ある格闘家の本を読み返していて、ふと目に留まったった一文がありました。

その格闘家は、かの剣豪、宮本 武蔵の「五輪書」を引用、解説されていました。

その中には「覚悟薄き時は、人に転ぜらるる事有り」という見出しが付けられていて、「いざ太刀を手にしたならば、それはみな、敵を切る縁なり」と書かれていました。

それは・・・

真剣勝負で敵の太刀を受けたり、そのままつばぜり合いをしている時にも、「太刀を受けるということは、防御では無く、敵を切る為に受けている、何事も切る縁と思うことが肝要也」と、晩年書き上げたとされる書の中であっても、かなりの場面を切りぬけて来た武蔵ならではの気迫が伝わってくる一文でした。


釣りでは・・・

敵は、好敵手とも言い替えることができる対象魚でありますが、釣りは剣と違い、命を賭す勝負ではなく趣味なのですが、その教えを当て嵌めてみるならば、「誘い下げをするスピード」1つ取ってみても、なぜそうするのかは、今まさに対峙しているカワハギを釣り上げる為であって、誘い下げをするために釣りをしているのではないということなのです。
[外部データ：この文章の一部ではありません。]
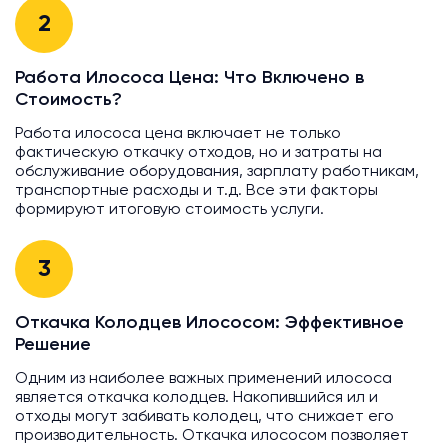
2
Работа Илососа Цена: Что Включено в
Стоимость?
Работа илососа цена включает не только
фактическую откачку отходов, но и затраты на
обслуживание оборудования, зарплату работникам,
транспортные расходы и т.д. Все эти факторы
формируют итоговую стоимость услуги.
3
Откачка Колодцев Илососом: Эффективное
Решение
Одним из наиболее важных применений илососа
является откачка колодцев. Накопившийся ил и
отходы могут забивать колодец, что снижает его
производительность. Откачка илососом позволяет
それは、タックルのメンテナンス、仕掛け作り、アサリの殻剥き、情報収集他全てが「カワハギを釣ること」の為の行為だということができます。


情報化社会の今、カワハギを釣るための情報、それは道具であったり、釣り方であったり様々ですが、1枚でも多くのカワハギを釣りたいのであれば、そういったモノをいざ手に入れても、それを十分理解して使いこなすことが重用であって、闇雲に実釣で使ってみても空回りするだけなのです。

その先には

そのモノを毎晩愛でながら、1杯呑るのがこの上なく楽しいのであればそれも一興、趣味なのですから全く問題ありません。

ただ・・・

カワハギとの真剣勝負をするという角度から見据えると、「これを使えば釣れる」といったことは中々見込めません。


名手と呼ばれる方々はきっと、「全ての所作は1匹を釣るために」という考え方に基づき釣りに臨んでいると思いますし、もし武蔵が釣りをするならば、やはり同じ心境だったのではないでしょうか。